2. defaultPartitioner:

private[streaming] def defaultPartitioner(numPartitions: Int = self.ssc.sc.defaultParallelism) = {

new HashPartitioner(numPartitions)

}

3. partitioner就是控制RDD的每个patition

/**

* Return a new "state" DStream where the state for each key is updated by applying

* the given function on the previous state of the key and the new values of the key.

* org.apache.spark.Partitioner is used to control the partitioning of each RDD.

* @param updateFunc State update function. If `this` function returns None, then

* corresponding state key-value pair will be eliminated.
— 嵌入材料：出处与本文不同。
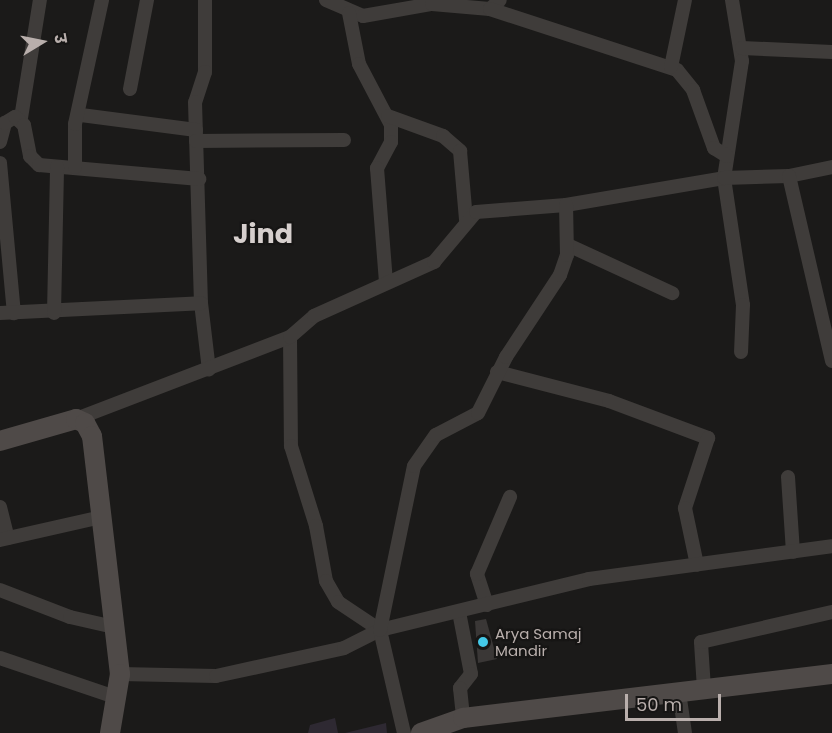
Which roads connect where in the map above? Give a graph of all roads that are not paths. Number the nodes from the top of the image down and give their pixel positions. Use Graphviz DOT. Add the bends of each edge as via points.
graph roads {
  1 [pos="40,0"];
  2 [pos="102,0"];
  3 [pos="147,0"];
  4 [pos="205,0"];
  5 [pos="326,0"];
  6 [pos="685,0"];
  7 [pos="732,0"];
  8 [pos="495,5"];
  9 [pos="349,13"];
  10 [pos="742,48"];
  11 [pos="832,52"];
  12 [pos="670,67"];
  13 [pos="130,89"];
  14 [pos="81,115"];
  15 [pos="387,116"];
  16 [pos="21,118"];
  17 [pos="196,135"];
  18 [pos="344,140"];
  19 [pos="0,142"];
  20 [pos="727,156"];
  21 [pos="0,163"];
  22 [pos="57,167"];
  23 [pos="75,167"];
  24 [pos="832,167"];
  25 [pos="789,176"];
  26 [pos="724,178"];
  27 [pos="199,179"];
  28 [pos="566,205"];
  29 [pos="466,220"];
  30 [pos="568,245"];
  31 [pos="386,283"];
  32 [pos="672,293"];
  33 [pos="201,303"];
  34 [pos="7,313"];
  35 [pos="54,313"];
  36 [pos="290,337"];
  37 [pos="741,352"];
  38 [pos="832,361"];
  39 [pos="209,369"];
  40 [pos="497,372"];
  41 [pos="76,419"];
  42 [pos="0,441"];
  43 [pos="788,477"];
  44 [pos="510,496"];
  45 [pos="0,507"];
  46 [pos="101,518"];
  47 [pos="4,539"];
  48 [pos="832,546"];
  49 [pos="793,552"];
  50 [pos="697,565"];
  51 [pos="1,594"];
  52 [pos="487,605"];
  53 [pos="459,612"];
  54 [pos="832,612"];
  55 [pos="114,627"];
  56 [pos="380,630"];
  57 [pos="0,658"];
  58 [pos="120,674"];
  59 [pos="832,674"];
  60 [pos="704,689"];
  61 [pos="679,692"];
  62 [pos="118,698"];
  63 [pos="463,718"];
  64 [pos="110,733"];
  65 [pos="404,733"];
  66 [pos="421,733"];
  67 [pos="685,733"];
  1 -- 16 [label="street"];
  2 -- 14 [label="street"];
  3 -- 13 [label="street"];
  4 -- 17 [label="street" via="205,72 195,92"];
  5 -- 9 [label="street"];
  6 -- 12 [label="street"];
  7 -- 10 [label="street"];
  8 -- 9 [label="street" via="432,4 374,15"];
  8 -- 12 [label="street" via="553,34"];
  9 -- 15 [label="street" via="359,64"];
  10 -- 11 [label="street"];
  10 -- 20 [label="street"];
  12 -- 20 [label="street" via="687,79 714,148"];
  14 -- 17 [label="street"];
  14 -- 23 [label="street" via="75,123"];
  15 -- 29 [label="street" via="443,136 460,151"];
  15 -- 31 [label="street" via="391,142 377,168"];
  16 -- 19 [label="street" via="9,118"];
  16 -- 22 [label="street" via="34,162"];
  17 -- 18 [label="street"];
  17 -- 27 [label="street"];
  20 -- 26 [label="street"];
  21 -- 34 [label="street"];
  22 -- 23 [label="street"];
  22 -- 35 [label="street"];
  23 -- 27 [label="street"];
  24 -- 25 [label="street"];
  25 -- 26 [label="street"];
  25 -- 38 [label="street"];
  26 -- 28 [label="street"];
  26 -- 37 [label="street" via="743,305"];
  27 -- 33 [label="street"];
  28 -- 29 [label="street" via="488,208"];
  28 -- 30 [label="street"];
  29 -- 31 [label="street" via="442,255"];
  30 -- 32 [label="street"];
  30 -- 40 [label="street" via="560,276"];
  31 -- 36 [label="street" via="314,316"];
  33 -- 35 [label="street"];
  33 -- 39 [label="street"];
  34 -- 35 [label="street"];
  36 -- 39 [label="street"];
  36 -- 56 [label="street" via="292,455 316,526 326,581 338,602"];
  39 -- 41 [label="street"];
  40 -- 50 [label="street" via="609,400 708,438 685,508"];
  40 -- 56 [label="street" via="472,420 435,435 417,457"];
  41 -- 42 [label="main road"];
  41 -- 46 [label="main road" via="86,423 92,436"];
  43 -- 49 [label="street"];
  44 -- 52 [label="street" via="477,574"];
  45 -- 47 [label="street"];
  46 -- 47 [label="street"];
  46 -- 55 [label="main road"];
  48 -- 49 [label="street"];
  49 -- 50 [label="street"];
  50 -- 52 [label="street" via="589,579"];
  51 -- 55 [label="street"];
  52 -- 53 [label="street"];
  53 -- 56 [label="street"];
  53 -- 63 [label="street" via="471,674 459,693"];
  54 -- 60 [label="street" via="701,642"];
  55 -- 58 [label="main road"];
  56 -- 58 [label="street" via="357,645 216,676"];
  56 -- 65 [label="street"];
  57 -- 62 [label="street"];
  58 -- 62 [label="main road"];
  59 -- 60 [label="main road"];
  60 -- 61 [label="main road"];
  61 -- 63 [label="main road"];
  61 -- 67 [label="street"];
  62 -- 64 [label="main road"];
  63 -- 66 [label="main road"];
}
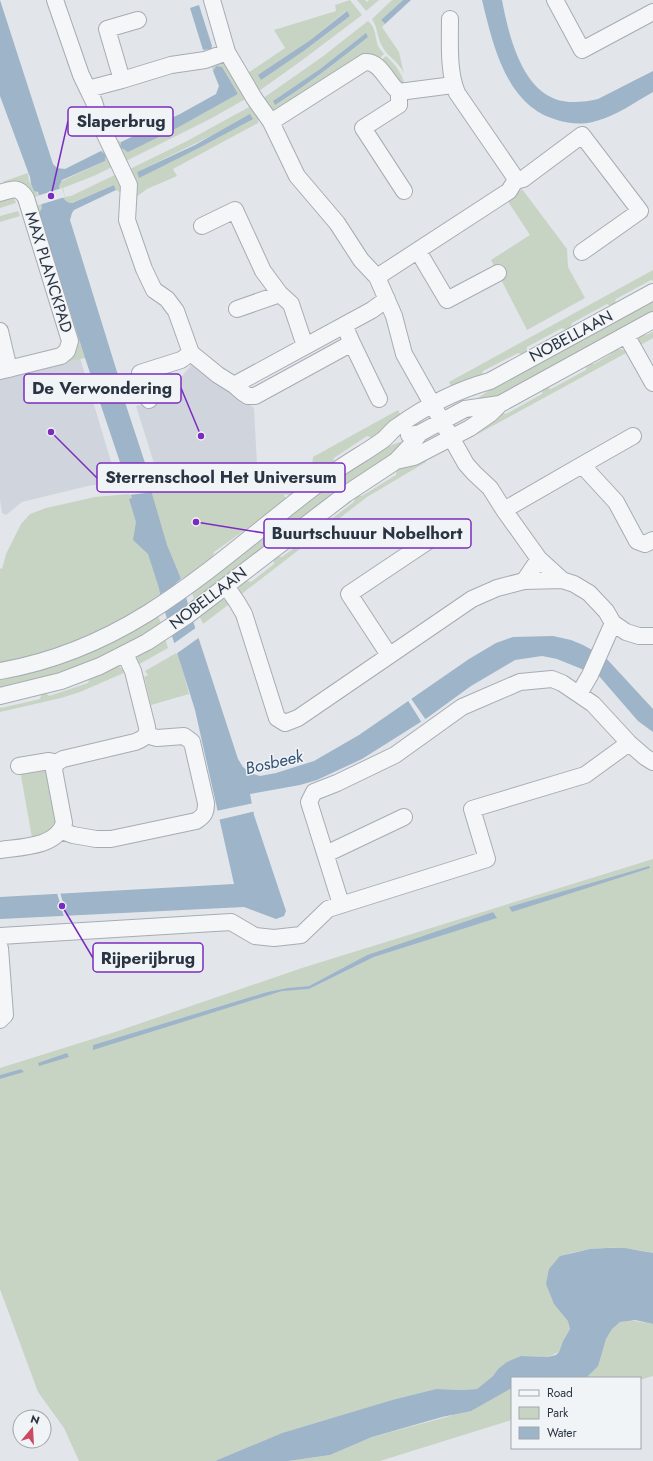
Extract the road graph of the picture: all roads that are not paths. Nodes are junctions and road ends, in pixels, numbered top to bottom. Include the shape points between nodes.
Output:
1 (55, 0) edge
2 (212, 0) edge
3 (555, 0) edge
4 (653, 12) edge
5 (450, 19) dead end
6 (138, 20) dead end
7 (227, 52) junction
8 (122, 80) junction
9 (453, 85) junction
10 (88, 89) junction
11 (399, 92) junction
12 (271, 122) junction
13 (515, 182) junction
14 (404, 191) dead end
15 (0, 192) edge
16 (202, 226) dead end
17 (418, 251) junction
18 (582, 252) dead end
19 (498, 273) dead end
20 (377, 277) junction
21 (653, 292) edge
22 (280, 294) junction
23 (387, 299) junction
24 (236, 309) dead end
25 (653, 320) edge
26 (344, 325) junction
27 (0, 331) edge
28 (626, 335) junction
29 (352, 343) junction
30 (305, 346) junction
31 (191, 353) junction
32 (4, 370) edge
33 (490, 381) junction
34 (653, 383) edge
35 (234, 385) junction
36 (379, 399) dead end
37 (149, 400) dead end
38 (500, 404) junction
39 (433, 405) junction
40 (464, 409) junction
41 (441, 421) junction
42 (419, 434) junction
43 (633, 436) dead end
44 (451, 438) junction
45 (382, 441) junction
46 (396, 461) junction
47 (582, 465) junction
48 (504, 510) junction
49 (443, 531) dead end
50 (652, 545) edge
51 (539, 559) junction
52 (562, 580) junction
53 (524, 582) junction
54 (226, 586) junction
55 (613, 623) junction
56 (653, 636) edge
57 (125, 654) junction
58 (389, 655) junction
59 (0, 672) edge
60 (579, 694) junction
61 (0, 696) edge
62 (146, 735) junction
63 (629, 743) junction
64 (653, 762) edge
65 (56, 763) junction
66 (19, 766) dead end
67 (404, 817) dead end
68 (62, 831) junction
69 (0, 850) edge
70 (326, 854) junction
71 (341, 904) junction
72 (0, 936) edge
73 (0, 948) edge
74 (0, 1020) edge

1 - 10 street
2 - 7 street
3 - 4 street via 582,50
5 - 9 street
6 - 8 street via 107,29
7 - 8 street via 205,60 171,65
7 - 12 street
8 - 10 street
9 - 11 street
9 - 13 street via 514,176
10 - 31 street via 102,128 129,185 127,220 144,269 154,290 167,299 176,310
11 - 12 street via 393,88 378,66 373,62 366,62
11 - 14 street via 399,105 363,128
12 - 20 street via 297,176 337,223 360,260
13 - 17 street via 510,190
13 - 18 street via 523,179 582,135 640,211
15 - 32 street, MAX PLANCKPAD via 12,189 20,191 28,203 70,341 67,351 61,356
16 - 22 street via 235,210 263,271
17 - 19 street via 448,300
17 - 20 street
20 - 23 street
21 - 33 street, NOBELLAAN
22 - 24 street
22 - 30 street via 291,304
23 - 26 street
23 - 39 street via 404,354
25 - 28 street, NOBELLAAN
26 - 29 street
26 - 30 street
27 - 32 street
28 - 34 street
28 - 38 street, NOBELLAAN
29 - 35 street via 255,396 248,396
29 - 36 street
30 - 35 street
31 - 35 street
31 - 37 street via 181,360 140,373
33 - 39 street, NOBELLAAN via 461,390
33 - 40 street, NOBELLAAN
38 - 40 street, NOBELLAAN
38 - 44 street, NOBELLAAN via 470,428
39 - 41 street
39 - 45 street, NOBELLAAN via 396,427
40 - 41 street, NOBELLAAN
41 - 42 street, NOBELLAAN
41 - 44 street
42 - 45 street, NOBELLAAN
42 - 46 street, NOBELLAAN
43 - 47 street
44 - 46 street, NOBELLAAN via 414,457
44 - 48 street via 466,464 490,488
45 - 59 street, NOBELLAAN via 338,469 180,591 119,630 84,646
46 - 54 street, NOBELLAAN via 346,494
47 - 48 street
47 - 50 street via 616,502 637,541
48 - 51 street
49 - 58 street via 349,594
51 - 52 street
51 - 53 street
52 - 53 street
52 - 55 street via 589,593 606,611
53 - 58 street via 498,588 472,599
54 - 57 street, NOBELLAAN via 173,626
54 - 58 street via 244,614 277,718 285,723 298,718
55 - 56 street via 626,632 639,636
55 - 60 street
57 - 61 street, NOBELLAAN via 61,681
57 - 62 street via 133,671 147,727
60 - 63 street via 593,704
60 - 70 street via 552,679 520,682 506,687 462,707 395,755 314,792 309,802
62 - 65 street via 135,742 63,759
62 - 68 street via 157,738 184,736 192,742 206,803 204,816 196,821 111,839 96,840
63 - 64 street
63 - 71 street via 585,775 472,809 487,860
65 - 66 street via 49,761
65 - 68 street via 54,770 64,823
67 - 70 street
68 - 69 street via 44,842
70 - 71 street
71 - 72 street via 328,909 301,935 274,938 255,936 230,922
73 - 74 street via 5,1016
* @param partitioner Partitioner for controlling the partitioning of each RDD in the new

* DStream.

* @tparam S State type

def updateStateByKey[S: ClassTag](

updateFunc: (Seq[V], Option[S]) => Option[S],

partitioner: Partitioner

): DStream[(K, S)] = ssc.withScope {

val cleanedUpdateF = sparkContext.clean(updateFunc)

val newUpdateFunc = (iterator: Iterator[(K, Seq[V], Option[S])]) => {

iterator.flatMap(t => cleanedUpdateF(t._2, t._3).map(s => (t._1, s)))

}

updateStateByKey(newUpdateFunc, partitioner, true)

}

4. rememberPartitioner默认为true

/**

* Return a new "state" DStream where the state for each key is updated by applying

* the given function on the previous state of the key and the new values of each key.

* org.apache.spark.Partitioner is used to control the partitioning of each RDD.

* @param updateFunc State update function. Note, that this function may generate a different

* tuple with a different key than the input key. Therefore keys may be removed

* or added in this way. It is up to the developer to decide whether to

* remember the partitioner despite the key being changed.

* @param partitioner Partitioner for controlling the partitioning of each RDD in the new

* DStream

* @param rememberPartitioner Whether to remember the paritioner object in the generated RDDs.

* @tparam S State type

def updateStateByKey[S: ClassTag](

updateFunc: (Iterator[(K, Seq[V], Option[S])]) => Iterator[(K, S)],

partitioner: Partitioner,

rememberPartitioner: Boolean

): DStream[(K, S)] = ssc.withScope {

new StateDStream(self, ssc.sc.clean(updateFunc), partitioner, rememberPartitioner, None)

}

5. 在StateDStream中，StorageLevel是直接存储到磁盘，因为此时的数据非常大

class StateDStream[K: ClassTag, V: ClassTag, S: ClassTag](

parent: DStream[(K, V)],

updateFunc: (Iterator[(K, Seq[V], Option[S])]) => Iterator[(K, S)],

partitioner: Partitioner,

preservePartitioning: Boolean,

initialRDD : Option[RDD[(K, S)]]

) extends DStream[(K, S)](parent.ssc) {

super.persist(StorageLevel.MEMORY_ONLY_SER)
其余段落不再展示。